Un premier secteur de fouille a également été ouvert en 2008 sur un des deux forts de la ville intra muros, le « fort sud-ouest ». Il se présente sous la forme d’un enclos trapézoïdal de 66 m de long sur 43 m de large entouré par un fossé périphérique. Au centre de l’enclos, une butte d’environ 15 m de côté domine cet ensemble. La campagne a permis de découvrir que cette butte correspondait à une tour quadrangulaire ayant à la base des murs d’1,5 m d’épaisseur. L’élévation de cette tour était mixte, en pierre sur au moins 1,70 m, puis en briques de terre crue.
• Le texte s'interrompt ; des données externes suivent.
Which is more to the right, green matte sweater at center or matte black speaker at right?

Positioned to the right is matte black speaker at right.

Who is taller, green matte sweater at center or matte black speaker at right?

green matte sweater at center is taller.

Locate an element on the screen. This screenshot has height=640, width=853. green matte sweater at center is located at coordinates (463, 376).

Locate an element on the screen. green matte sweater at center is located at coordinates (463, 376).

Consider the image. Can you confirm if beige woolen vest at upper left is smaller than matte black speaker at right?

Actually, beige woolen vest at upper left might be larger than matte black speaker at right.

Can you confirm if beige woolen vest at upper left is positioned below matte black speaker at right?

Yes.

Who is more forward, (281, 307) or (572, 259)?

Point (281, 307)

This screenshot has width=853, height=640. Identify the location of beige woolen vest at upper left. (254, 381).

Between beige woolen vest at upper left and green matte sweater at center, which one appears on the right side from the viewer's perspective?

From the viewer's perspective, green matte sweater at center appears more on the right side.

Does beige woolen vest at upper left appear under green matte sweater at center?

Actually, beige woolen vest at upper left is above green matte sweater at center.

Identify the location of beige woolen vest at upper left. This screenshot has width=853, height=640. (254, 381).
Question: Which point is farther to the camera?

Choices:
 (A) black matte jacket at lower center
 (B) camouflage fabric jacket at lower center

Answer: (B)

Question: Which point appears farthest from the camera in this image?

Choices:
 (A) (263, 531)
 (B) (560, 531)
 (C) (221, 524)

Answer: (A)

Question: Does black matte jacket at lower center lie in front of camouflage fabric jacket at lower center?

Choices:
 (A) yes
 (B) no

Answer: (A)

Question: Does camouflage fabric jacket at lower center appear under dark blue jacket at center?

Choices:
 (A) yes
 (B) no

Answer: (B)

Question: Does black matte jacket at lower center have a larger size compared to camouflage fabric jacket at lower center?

Les analyses C 14 ont permis de montrer qu’elle avait été utilisée jusqu’au milieu du XIVe siècle. Des rapprochements ont pu être effectués avec les tours de défenses musulmanes de la huerta de Valence qui sont aussi des édifices de plan carré, avec un soubassement en pierre et des élévations en terre crue. La tour de Syrte a cependant des dimensions plus importantes et cette différence d’échelle traduit certainement qu’aux fonctions défensives et symboliques de ces tours, il faut ajouter à Syrte une fonction résidentielle et/ou de stockage.

 

Fort sud ouest restitution

Fig. 6 : Fort sud-ouest (restitution) J.-O. Guilhot

 

Les deux premières campagnes conduites sur le site de Syrte ont apporté nombre de données nouvelles qui viennent enrichir de façon significative nos connaissances. Concernant les fonctions urbaines, il ressort nettement que la fonction militaire semble avoir été primordiale à Syrte. La place qu’occupent les forts sud-est et sud-ouest dans la ville et le rôle qu’ils jouent dans la structuration urbaine semblent majeurs. La découverte de fosses circulaires au nord de la ville, dont la fouille commencera en 2009, montrent aussi que Syrte n’était sans doute pas simplement un port exportateur au débouché d’une route caravanière, mais un véritable centre de production. Il apparaît clairement que la ville ne fut pas abandonnée brutalement après l’invasion hilalienne du milieu du XIe siècle, mais continua à être occupée jusqu’au XIVe siècle. Aussi est-on conduit à se demander si un des facteurs majeurs de l’abandon du site n’est d’ordre climatique. L’abondance des citernes et les indications textuelles sur l’alimentation en eau de pluie de celles-ci contrastent avec la faible pluviométrie actuelle qui correspond à celle d’une région hyperaride.